USA Rare Earth, which like MP Materials has received large-scale government support to build a complete rare-earths supply chain, denies that it stole trade secrets. “We believe this lawsuit amounts to nothing more than an attempt by MP to slow USAR’s bold vision and significant momentum,” the company said, referring to itself by its Nasdaq ticker symbol.
MP Materials says USA Rare Earth embarked on a “raiding mission,” hiring at least eight key MP employees who were valuable “primarily because of information they received from MP Materials, not pre-existing expertise.”
One of these employees, Kevin Elkins, a material science and engineering Ph.D., worked for MP Materials for 2½ years from 2022 to 2024, including as a senior engineer involved in the company’s magnetics division. The next year he joined USA Rare Earth’s magnetics operations as an associate director and was promoted to director, according to his LinkedIn profile. MP alleges that he took with him sensitive technology related to grain boundary diffusion and is seeking at least $5 million in damages. Elkins denies the allegations.
Grain boundary diffusion involves applying tiny quantities of the most expensive and elusive rare earths, known as heavy rare earths, to a magnet to make it heat-resistant without sacrificing magnetic strength. James Litinsky, MP’s chief executive, has described the company’s yearslong effort to develop such technologies as “sort of a private-market Manhattan Project.” MP says it wanted to keep it so secret that it wasn’t patented, to avoid any public disclosures about the technique.
During a meeting an MP executive had with an industrial machinery company involved in magnet making, the machine maker briefed the MP executive on a grain-boundary-diffusion technique that precisely matched MP’s own, down to specific formula components.
The machine maker told MP it had worked with an Oklahoma-based magnet maker on the technique. Since USA Rare Earth is based in Stillwater, Okla., MP believes it demonstrates that USA Rare Earth, as well as Elkins, had come into possession of MP’s grain-boundary-diffusion technology.

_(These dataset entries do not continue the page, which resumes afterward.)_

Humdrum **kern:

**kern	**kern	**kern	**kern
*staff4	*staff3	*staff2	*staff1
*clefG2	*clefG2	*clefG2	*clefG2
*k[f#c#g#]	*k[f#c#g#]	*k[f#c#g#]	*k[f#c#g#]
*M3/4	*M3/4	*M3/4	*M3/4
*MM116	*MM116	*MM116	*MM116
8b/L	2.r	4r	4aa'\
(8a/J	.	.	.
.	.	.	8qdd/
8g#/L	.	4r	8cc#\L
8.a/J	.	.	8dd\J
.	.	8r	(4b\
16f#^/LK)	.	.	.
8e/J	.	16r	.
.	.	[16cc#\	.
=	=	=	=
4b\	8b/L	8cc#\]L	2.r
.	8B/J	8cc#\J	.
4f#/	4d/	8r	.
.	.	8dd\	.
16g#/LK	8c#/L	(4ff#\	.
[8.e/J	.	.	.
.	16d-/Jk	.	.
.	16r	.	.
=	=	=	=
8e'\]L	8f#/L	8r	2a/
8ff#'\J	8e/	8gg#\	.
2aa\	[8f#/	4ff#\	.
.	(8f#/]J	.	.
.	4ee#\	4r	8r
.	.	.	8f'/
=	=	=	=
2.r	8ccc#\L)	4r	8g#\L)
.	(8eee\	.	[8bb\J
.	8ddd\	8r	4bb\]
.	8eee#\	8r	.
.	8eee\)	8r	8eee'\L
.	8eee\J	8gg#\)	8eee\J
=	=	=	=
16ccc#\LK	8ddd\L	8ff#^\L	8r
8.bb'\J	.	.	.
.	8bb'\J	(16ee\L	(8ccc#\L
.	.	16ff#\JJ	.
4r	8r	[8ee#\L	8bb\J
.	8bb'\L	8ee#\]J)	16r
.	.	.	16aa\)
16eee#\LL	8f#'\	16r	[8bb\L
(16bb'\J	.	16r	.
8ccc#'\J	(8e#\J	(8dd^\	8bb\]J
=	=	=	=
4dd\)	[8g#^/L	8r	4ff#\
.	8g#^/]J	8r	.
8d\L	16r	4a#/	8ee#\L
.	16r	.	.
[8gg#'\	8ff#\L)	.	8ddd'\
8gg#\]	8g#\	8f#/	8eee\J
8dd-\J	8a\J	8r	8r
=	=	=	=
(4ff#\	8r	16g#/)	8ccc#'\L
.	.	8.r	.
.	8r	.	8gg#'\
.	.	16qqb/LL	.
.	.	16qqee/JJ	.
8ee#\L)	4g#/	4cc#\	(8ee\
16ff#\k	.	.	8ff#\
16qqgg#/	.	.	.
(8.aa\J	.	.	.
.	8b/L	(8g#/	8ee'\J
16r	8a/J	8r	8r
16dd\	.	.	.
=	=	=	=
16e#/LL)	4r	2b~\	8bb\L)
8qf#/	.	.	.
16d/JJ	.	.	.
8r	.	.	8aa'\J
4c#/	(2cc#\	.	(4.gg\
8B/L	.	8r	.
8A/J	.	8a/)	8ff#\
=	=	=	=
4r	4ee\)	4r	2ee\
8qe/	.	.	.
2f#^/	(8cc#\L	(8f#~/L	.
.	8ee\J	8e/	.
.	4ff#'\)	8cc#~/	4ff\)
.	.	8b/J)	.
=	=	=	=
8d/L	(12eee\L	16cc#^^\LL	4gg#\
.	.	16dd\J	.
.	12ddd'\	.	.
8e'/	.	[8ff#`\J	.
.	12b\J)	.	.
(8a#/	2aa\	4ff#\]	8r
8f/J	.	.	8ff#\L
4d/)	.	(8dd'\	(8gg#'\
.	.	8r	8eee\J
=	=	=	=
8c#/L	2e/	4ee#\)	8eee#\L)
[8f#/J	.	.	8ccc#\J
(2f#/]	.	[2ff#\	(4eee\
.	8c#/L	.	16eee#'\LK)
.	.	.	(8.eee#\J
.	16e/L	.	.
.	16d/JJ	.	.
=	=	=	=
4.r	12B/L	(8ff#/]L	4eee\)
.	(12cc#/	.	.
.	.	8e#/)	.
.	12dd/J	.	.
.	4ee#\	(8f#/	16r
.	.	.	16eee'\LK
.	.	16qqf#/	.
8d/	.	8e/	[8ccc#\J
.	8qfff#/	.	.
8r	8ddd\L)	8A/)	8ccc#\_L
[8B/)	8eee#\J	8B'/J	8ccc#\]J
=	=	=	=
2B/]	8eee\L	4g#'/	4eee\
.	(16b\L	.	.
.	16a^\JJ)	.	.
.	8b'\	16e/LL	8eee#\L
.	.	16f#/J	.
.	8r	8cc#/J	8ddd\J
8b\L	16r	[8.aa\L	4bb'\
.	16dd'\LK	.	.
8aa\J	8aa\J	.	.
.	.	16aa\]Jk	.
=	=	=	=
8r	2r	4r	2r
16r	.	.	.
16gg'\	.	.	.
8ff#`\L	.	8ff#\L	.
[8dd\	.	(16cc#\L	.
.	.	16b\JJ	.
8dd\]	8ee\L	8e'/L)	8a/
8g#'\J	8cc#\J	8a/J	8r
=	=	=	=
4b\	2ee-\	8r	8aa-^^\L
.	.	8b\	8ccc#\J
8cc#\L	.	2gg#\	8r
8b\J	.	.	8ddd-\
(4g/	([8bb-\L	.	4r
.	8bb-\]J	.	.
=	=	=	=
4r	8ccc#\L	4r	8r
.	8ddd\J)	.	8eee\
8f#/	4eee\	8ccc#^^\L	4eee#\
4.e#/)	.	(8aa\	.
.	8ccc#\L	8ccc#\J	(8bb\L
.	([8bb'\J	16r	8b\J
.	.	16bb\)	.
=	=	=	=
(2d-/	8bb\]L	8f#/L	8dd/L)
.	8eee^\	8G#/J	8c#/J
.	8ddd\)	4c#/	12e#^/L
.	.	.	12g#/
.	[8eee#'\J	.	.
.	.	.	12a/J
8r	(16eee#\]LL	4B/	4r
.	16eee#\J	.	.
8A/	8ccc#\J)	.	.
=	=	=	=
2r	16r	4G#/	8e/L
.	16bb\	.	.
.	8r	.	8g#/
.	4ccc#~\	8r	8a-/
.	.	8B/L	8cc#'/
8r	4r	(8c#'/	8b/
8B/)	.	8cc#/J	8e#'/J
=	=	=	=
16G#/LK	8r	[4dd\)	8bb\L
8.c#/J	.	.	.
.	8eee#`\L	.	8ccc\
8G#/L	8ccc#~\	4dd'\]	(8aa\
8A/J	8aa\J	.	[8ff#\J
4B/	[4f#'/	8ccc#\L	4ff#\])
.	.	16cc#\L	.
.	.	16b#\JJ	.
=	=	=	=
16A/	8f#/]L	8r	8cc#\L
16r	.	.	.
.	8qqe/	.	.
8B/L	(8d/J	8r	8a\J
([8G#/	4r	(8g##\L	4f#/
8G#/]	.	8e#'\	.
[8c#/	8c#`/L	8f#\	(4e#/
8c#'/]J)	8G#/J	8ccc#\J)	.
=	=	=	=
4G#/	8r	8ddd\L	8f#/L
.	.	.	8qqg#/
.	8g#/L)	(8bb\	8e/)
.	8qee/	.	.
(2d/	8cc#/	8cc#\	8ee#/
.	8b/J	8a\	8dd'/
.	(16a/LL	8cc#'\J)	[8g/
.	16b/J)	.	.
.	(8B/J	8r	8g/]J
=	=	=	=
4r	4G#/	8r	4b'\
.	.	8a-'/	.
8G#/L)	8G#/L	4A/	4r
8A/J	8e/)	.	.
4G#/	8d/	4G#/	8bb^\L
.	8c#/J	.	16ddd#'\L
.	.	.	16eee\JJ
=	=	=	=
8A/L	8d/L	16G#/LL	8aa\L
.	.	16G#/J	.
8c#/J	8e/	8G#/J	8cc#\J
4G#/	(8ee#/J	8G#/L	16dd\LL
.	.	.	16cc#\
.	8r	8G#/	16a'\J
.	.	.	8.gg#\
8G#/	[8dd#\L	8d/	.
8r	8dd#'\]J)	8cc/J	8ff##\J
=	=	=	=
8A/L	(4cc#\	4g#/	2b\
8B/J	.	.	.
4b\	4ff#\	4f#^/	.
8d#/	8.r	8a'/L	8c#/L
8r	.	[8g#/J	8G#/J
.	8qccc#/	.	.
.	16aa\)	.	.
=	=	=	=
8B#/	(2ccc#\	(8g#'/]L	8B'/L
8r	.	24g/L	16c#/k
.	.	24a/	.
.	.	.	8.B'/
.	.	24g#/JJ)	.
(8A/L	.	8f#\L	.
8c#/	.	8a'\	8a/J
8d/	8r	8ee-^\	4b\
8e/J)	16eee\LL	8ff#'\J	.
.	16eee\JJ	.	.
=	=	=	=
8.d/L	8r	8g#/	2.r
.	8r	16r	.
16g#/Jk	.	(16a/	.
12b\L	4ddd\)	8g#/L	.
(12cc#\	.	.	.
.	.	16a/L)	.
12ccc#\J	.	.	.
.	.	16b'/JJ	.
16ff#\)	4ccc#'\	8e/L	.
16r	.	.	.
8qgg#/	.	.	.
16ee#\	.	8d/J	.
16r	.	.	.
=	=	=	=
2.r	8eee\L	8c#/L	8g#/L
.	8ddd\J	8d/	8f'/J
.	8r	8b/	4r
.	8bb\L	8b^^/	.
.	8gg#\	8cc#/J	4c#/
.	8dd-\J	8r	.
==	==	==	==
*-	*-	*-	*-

USA Rare Earth dismissed the charges in a rebuttal it filed in Texas court last week, saying the technology is “readily ascertainable via independent development, reverse engineering, and/or other proper means.”
“Competition is good but blatant theft is unacceptable,” said an MP spokesman.
A spokeswoman for USA Rare Earth described MP’s claims as “baseless.”
“Having the two leading U.S. names in dispute risks distracting the sector at the moment Washington says it wants a domestic industry built,” said David Abraham, who runs Materium Strata, a critical-mineral advisory. MP and USA Rare Earth were among the U.S. companies targeted by new Chinese export restrictions announced last week.
MP, which operates one of the world’s largest rare-earth mines in California, has been receiving government funding for years. It struck a multibillion-dollar deal with the Pentagon last year on the heels of China’s move to restrict rare-earth-magnet exports.
In the lawsuit, MP says that it spent a decade investing billions in developing technical capabilities from scratch, whereas “USA Rare Earth lacked the people and the technology to fulfil its public commitments.” Further, “USA Rare Earth has a well-established pattern of announcing and then failing to achieve its plans,” MP said, calling the company a “want-to-be competitor.”
A spokesman for USA Rare Earth says the company is “making significant strides in furthering America’s strategic interests.”
USA Rare Earth, which announced $1.6 billion in federal backing in January, is bringing online a large magnet facility in Stillwater. Production at a prospective mine in Texas is expected in 2028. It has used its war chest to announce acquisitions of Less Common Metals, a U.K.-based rare-earth-metal maker, and Serra Verde, which owns the Pela Ema mine in Brazil that produces highly coveted heavy rare earths.